— Start of Material for the task —

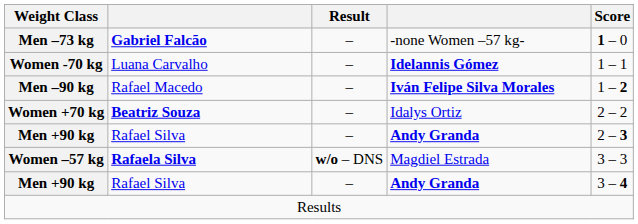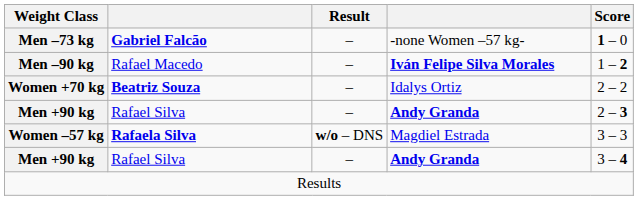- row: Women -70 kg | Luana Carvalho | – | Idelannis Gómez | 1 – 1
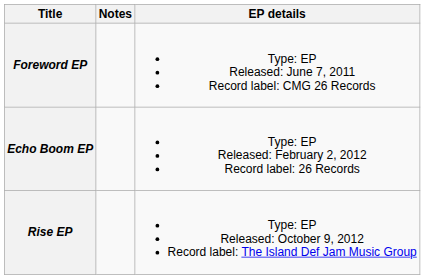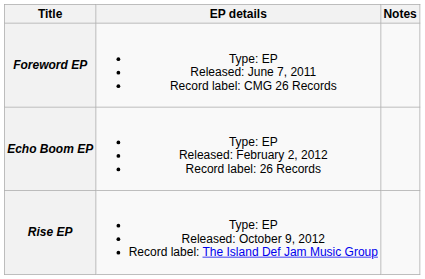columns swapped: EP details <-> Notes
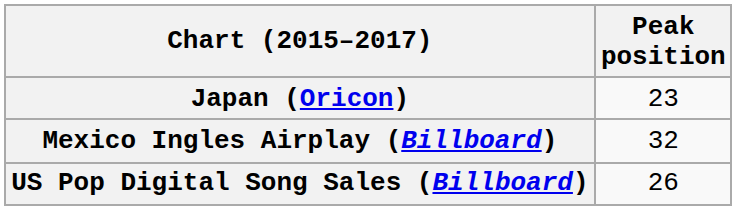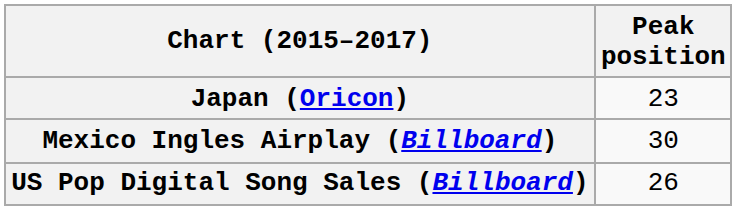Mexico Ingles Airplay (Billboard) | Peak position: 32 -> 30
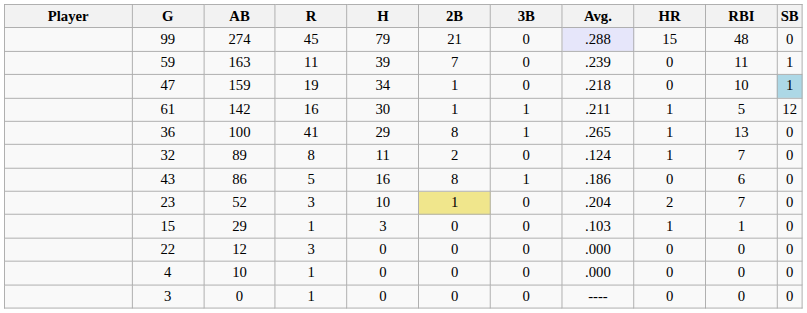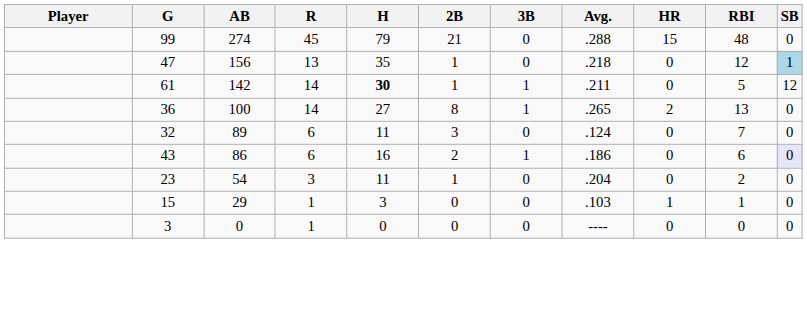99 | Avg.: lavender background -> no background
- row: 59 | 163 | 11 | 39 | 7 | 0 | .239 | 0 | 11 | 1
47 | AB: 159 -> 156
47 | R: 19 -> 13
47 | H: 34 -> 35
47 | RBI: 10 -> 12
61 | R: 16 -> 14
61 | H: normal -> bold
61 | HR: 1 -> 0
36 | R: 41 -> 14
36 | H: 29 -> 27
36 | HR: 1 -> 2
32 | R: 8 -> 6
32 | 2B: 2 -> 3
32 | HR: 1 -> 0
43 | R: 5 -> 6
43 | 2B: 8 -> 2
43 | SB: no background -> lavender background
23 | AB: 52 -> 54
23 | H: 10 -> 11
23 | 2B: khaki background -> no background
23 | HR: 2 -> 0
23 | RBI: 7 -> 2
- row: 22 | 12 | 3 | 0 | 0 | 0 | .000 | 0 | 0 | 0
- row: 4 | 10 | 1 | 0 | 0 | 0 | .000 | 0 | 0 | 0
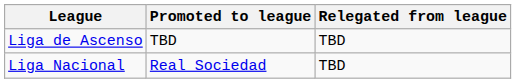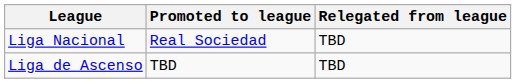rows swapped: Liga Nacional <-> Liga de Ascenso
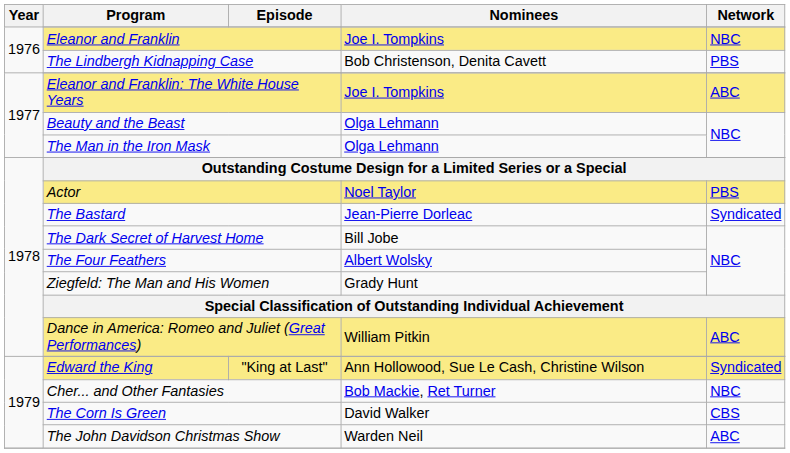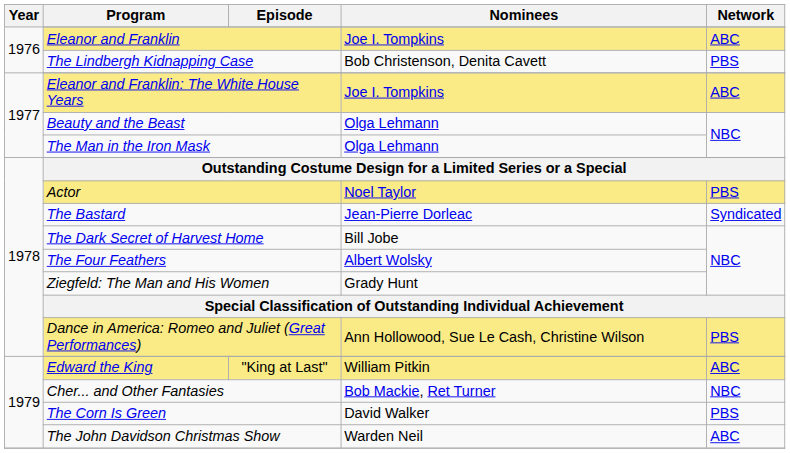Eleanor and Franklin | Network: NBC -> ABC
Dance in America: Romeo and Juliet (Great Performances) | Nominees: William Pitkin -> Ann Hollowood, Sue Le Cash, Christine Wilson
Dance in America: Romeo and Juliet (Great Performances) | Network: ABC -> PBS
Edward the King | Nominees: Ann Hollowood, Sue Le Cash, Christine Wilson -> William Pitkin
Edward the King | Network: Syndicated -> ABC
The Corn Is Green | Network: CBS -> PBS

— End of Material for the task —

▶ _Given problem_:
Substitute "fill" for every "background" in the lines of all the rows above, leaving everything else unchanged. Give only the lines and leave out the pictures.

▶ _Correct answer_:
- row: Women -70 kg | Luana Carvalho | – | Idelannis Gómez | 1 – 1
columns swapped: EP details <-> Notes
Mexico Ingles Airplay (Billboard) | Peak position: 32 -> 30
99 | Avg.: lavender fill -> no fill
- row: 59 | 163 | 11 | 39 | 7 | 0 | .239 | 0 | 11 | 1
47 | AB: 159 -> 156
47 | R: 19 -> 13
47 | H: 34 -> 35
47 | RBI: 10 -> 12
61 | R: 16 -> 14
61 | H: normal -> bold
61 | HR: 1 -> 0
36 | R: 41 -> 14
36 | H: 29 -> 27
36 | HR: 1 -> 2
32 | R: 8 -> 6
32 | 2B: 2 -> 3
32 | HR: 1 -> 0
43 | R: 5 -> 6
43 | 2B: 8 -> 2
43 | SB: no fill -> lavender fill
23 | AB: 52 -> 54
23 | H: 10 -> 11
23 | 2B: khaki fill -> no fill
23 | HR: 2 -> 0
23 | RBI: 7 -> 2
- row: 22 | 12 | 3 | 0 | 0 | 0 | .000 | 0 | 0 | 0
- row: 4 | 10 | 1 | 0 | 0 | 0 | .000 | 0 | 0 | 0
rows swapped: Liga Nacional <-> Liga de Ascenso
Eleanor and Franklin | Network: NBC -> ABC
Dance in America: Romeo and Juliet (Great Performances) | Nominees: William Pitkin -> Ann Hollowood, Sue Le Cash, Christine Wilson
Dance in America: Romeo and Juliet (Great Performances) | Network: ABC -> PBS
Edward the King | Nominees: Ann Hollowood, Sue Le Cash, Christine Wilson -> William Pitkin
Edward the King | Network: Syndicated -> ABC
The Corn Is Green | Network: CBS -> PBS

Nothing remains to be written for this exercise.